Las iniciativas republicanas, hasta ese momento, habían sido tímidas, limitadas y trufadas de cierto clasismo. Ayuntamientos como los de Barcelona habían apostado por la creación de grandes grupos escolares a imagen y semejanza de las mejores iniciativas pedagógicas francesas e italianas del momento, aunque hablamos de escasos grupos escolares, que llegaban a una parte mínima de la ciudad, y que era destinada principalmente a los hijos de las clases medias republicanas de la capital catalana. Por su parte, la Mancomunidad había apostado por la creación de escuelas normales que aportaran una formación excelente y moderna a los nuevos maestros. Sin embargo, el problema de la desinversión persistía. Tanto es así, que la inmensa mayoría de la oferta seguía siendo privada. Es más, entre el movimiento republicano o libertario, se establecían los propios grupos escolares, reservados normalmente hacia su militancia o afiliación. Mención aparte merece el mundo libertario, que según el historiador Gianpietro Berti, puede considerarse como el liberalismo más genuino de la edad contemporánea. Por un lado, estará la primera experiencia de escuelas racionalistas, a principios de siglo XX, un éxito de Ferrer y Guardia capaz de generar una marca de prestigio que conllevará a decenas de imitadores. Una escuela que, en el fondo, seguirá la lógica curricular de la escuela republicana francesa, con algunas peculiaridades como la ausencia de exámenes, de premios o de castigos.

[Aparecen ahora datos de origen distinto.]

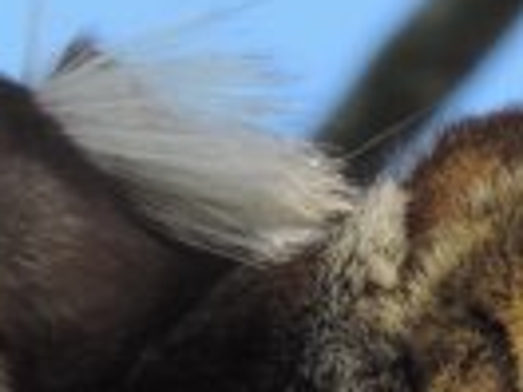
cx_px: 186
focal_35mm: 3242
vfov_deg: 0.5
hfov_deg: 0.6
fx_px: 48982
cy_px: 604
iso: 250
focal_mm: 124.8
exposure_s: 1/400
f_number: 5
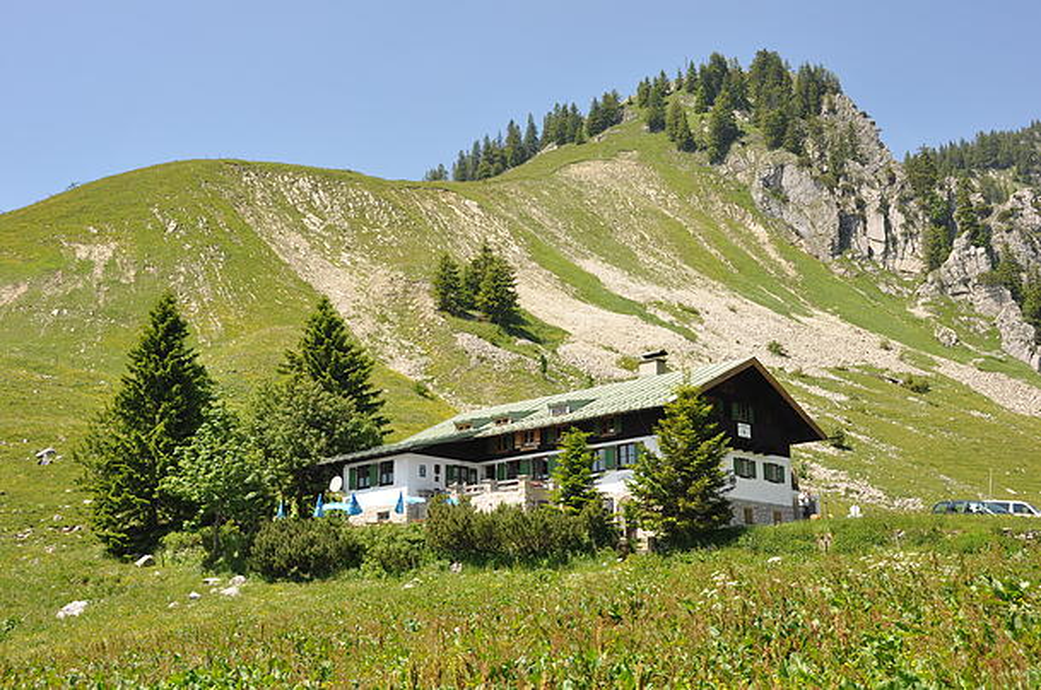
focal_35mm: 48
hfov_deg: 41.2
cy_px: 345
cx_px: 520
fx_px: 1386
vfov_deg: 28.0
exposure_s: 1/320
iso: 200
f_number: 9
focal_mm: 32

Esta lógica de preocupación científica, alta cultura humanística y preparación de oficio será la que caracterizará este espacio, que tendrá como culminación el CENU, es decir, la aplicación generalizada de los principios de la escuela republicana, también la libertaria (no olvidemos que su presidente será Josep Puig Elías (1898-1972), antiguo director de la escuela libertaria La Farigola del Clot) aunque esta vez a partir de la colectivización de la importante red educativa religiosa, lo que supuso, por primera vez, la universalización completa de la educación.